This week saw Amnesty International celebrate its 50th birthday. Events across the world marked the contribution that the organisation, supported by its three million members, has made to the human rights agenda across the world.
The Amnesty Ghana birthday celebrations saw the launch of the report ‘When we sleep, we don’t sleep’, covering the thousands of people living in informal slums in Ghana who are at risk of forced evictions.
A forced eviction occurs when people are removed from their homes without the following safeguards being in place:
· genuine consultation with those at risk of eviction
· adequate and reasonable notice of eviction
· provision of adequate alternative housing and compensation for losses
· access to legal remedies.
Forced evictions are, regrettably, a common occurrence both in Ghana and throughout our African Commonwealth neighbours. In 2009, hundreds of people were displaced by the demolition of structures along the Graphic Road in Abuja. The same year saw the progression of the Kenyan government’s campaign to forcibly evict an estimated 20,000 people from the Mau Forest Complex. In Nigeria more than two million people have been forcibly evicted from their homes since 2000.
All three countries have made international commitments to respect, protect and fulfil the right to adequate housing, and to prevent and refrain from carrying out forced evictions. However their governments are yet to implement national laws to ensure the realisation of the right to adequate housing. A pledge by the Kenyan government in 2006 to develop guidance on forced evictions is yet to materialise, and forced evictions in Nairobi continue to this day.

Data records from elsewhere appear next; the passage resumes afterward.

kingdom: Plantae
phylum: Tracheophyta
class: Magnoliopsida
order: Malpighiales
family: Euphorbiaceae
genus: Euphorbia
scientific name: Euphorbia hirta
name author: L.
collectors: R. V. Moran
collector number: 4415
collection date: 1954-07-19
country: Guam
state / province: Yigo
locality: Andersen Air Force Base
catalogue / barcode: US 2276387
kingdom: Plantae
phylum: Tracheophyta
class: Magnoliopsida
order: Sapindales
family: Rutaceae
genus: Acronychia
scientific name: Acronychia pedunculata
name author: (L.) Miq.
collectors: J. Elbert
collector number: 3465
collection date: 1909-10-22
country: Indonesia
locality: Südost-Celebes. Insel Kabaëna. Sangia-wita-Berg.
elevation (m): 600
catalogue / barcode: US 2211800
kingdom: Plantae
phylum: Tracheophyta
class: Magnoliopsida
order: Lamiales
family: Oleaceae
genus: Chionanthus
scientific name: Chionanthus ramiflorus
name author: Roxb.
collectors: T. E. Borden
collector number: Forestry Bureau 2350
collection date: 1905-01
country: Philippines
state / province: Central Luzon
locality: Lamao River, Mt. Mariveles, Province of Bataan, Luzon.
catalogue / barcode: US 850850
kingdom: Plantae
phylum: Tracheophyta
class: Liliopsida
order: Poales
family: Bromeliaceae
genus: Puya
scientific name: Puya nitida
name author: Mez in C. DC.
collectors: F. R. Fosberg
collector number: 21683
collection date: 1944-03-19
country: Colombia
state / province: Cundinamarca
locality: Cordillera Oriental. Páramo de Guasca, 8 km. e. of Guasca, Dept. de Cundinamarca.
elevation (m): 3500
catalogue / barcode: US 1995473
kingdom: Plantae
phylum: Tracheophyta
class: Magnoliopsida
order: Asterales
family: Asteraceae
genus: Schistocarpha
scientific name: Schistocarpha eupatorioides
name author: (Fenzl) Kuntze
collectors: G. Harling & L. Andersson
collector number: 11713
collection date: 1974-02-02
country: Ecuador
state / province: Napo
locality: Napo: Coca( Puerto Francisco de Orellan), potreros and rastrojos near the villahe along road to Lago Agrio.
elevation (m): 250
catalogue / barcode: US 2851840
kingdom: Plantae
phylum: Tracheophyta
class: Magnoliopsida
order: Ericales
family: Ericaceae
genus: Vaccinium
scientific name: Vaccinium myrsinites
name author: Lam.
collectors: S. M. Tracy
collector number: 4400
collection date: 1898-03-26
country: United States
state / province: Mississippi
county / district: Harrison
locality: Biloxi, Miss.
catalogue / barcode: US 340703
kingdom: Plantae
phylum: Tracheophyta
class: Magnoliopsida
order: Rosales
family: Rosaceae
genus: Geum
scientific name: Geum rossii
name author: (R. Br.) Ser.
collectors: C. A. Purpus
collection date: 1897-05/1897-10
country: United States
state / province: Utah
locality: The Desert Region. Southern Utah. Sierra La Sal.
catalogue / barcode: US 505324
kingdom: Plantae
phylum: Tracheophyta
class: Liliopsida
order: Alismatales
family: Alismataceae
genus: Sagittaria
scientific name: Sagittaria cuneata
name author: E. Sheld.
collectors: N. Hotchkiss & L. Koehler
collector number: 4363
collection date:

In Ghana, the absence of constitutional or legal provisions that would give effect to its international legal obligations in relation to the right to adequate housing and the prohibition of forced evictions provide an avenue for officials to deny that they have any responsibility towards residents in slums, claiming that they are there illegally. This lack of legal protection was confirmed in the 2002 case brought to the High Court by the residents of Old Fadama, the biggest informal settlement in Accra. The judgment stated that the Accra Metropolitan Authority, who were carrying out the evictions, were ‘under no obligation to resettle or relocate or compensate the plaintiffs in any way before evicting them from their illegal occupations.. the mere eviction of plaintiffs who are trespassers, from the land they have trespassed onto, does not in any way amount to an infringement of their rights as human beings.’
Today, 80,000 people living in Old Fadama continue to face the threat of forced eviction.
Forced evictions frequently occur as a result of a governments desire to use the land in question for development projects. Examples include the recent building of the Northern Bypass in Nairobi, which saw 3000 people forcibly evicted from the village of Githogoro, and the current redevelopment of the little-used railway line in Accra. Such projects are designed to increase prosperity by attracting investment, creating jobs, and improving infrastructure. These are welcome initiatives, but through the forced evictions that occur as part of the process, the very governments that claim to strive for improving living standards for the people instead force them deeper into poverty. The failure to provide an adequate alternative simply escalates levels of poverty as people either remain in the ruins of their homes or move to another slum. Forced evictions create problems, they do not solve them.
The governments of Ghana, Kenya and Nigeria must be held to account for their failures to comply with the ICESCR, which provides people with the right to a minimum degree of security of tenancy, whether they own their homes, rent property, or live in informal settlements. An enforceable ban on forced evictions must be legislated for, and guidelines developed to ensure those who will potentially be at risk of forced eviction as a result of government initiatives are afforded a genuine opportunity to participate in the process.